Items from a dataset
====
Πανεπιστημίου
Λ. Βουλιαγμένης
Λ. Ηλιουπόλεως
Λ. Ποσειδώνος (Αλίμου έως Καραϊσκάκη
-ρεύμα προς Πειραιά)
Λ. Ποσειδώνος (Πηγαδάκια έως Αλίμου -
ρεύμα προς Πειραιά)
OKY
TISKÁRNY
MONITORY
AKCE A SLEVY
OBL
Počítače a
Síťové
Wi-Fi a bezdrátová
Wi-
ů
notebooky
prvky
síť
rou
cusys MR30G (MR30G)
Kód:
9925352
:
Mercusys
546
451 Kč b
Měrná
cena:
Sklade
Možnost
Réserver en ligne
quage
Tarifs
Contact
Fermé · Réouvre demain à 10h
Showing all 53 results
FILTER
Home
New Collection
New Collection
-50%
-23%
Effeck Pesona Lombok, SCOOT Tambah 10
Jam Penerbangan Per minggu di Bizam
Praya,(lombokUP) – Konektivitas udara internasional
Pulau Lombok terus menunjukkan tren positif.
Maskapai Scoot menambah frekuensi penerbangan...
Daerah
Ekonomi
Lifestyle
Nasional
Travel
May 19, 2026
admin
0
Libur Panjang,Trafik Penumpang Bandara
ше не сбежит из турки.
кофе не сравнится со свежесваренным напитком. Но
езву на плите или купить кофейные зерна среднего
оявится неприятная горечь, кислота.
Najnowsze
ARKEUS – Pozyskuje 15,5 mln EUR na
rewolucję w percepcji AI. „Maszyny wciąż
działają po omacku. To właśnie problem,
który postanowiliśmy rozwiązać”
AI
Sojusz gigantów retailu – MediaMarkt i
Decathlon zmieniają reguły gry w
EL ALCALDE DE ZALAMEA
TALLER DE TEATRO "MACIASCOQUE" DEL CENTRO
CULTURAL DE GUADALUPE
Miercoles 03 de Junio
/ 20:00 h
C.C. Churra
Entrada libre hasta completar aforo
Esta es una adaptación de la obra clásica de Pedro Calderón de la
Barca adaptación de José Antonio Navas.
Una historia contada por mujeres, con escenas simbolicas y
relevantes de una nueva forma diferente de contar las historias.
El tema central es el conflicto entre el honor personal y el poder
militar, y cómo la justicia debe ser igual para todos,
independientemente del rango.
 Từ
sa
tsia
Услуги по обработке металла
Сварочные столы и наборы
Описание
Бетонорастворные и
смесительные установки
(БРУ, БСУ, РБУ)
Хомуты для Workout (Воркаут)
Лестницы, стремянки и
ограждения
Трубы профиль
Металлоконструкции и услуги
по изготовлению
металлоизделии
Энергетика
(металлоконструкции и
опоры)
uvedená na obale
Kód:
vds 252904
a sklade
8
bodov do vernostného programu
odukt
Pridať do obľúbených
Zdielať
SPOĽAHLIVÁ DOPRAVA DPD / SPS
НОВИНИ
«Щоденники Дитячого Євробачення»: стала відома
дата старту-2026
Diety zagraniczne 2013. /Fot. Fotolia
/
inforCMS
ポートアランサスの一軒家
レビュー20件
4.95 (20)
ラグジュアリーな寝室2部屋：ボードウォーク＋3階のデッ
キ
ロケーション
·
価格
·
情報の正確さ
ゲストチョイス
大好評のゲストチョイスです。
====
**BRIEF**
Return every line of the records that contains the word "Πειραιά", matching its case exactly.

**RESPONSE TO THIS EXERCISE**
-ρεύμα προς Πειραιά)
ρεύμα προς Πειραιά)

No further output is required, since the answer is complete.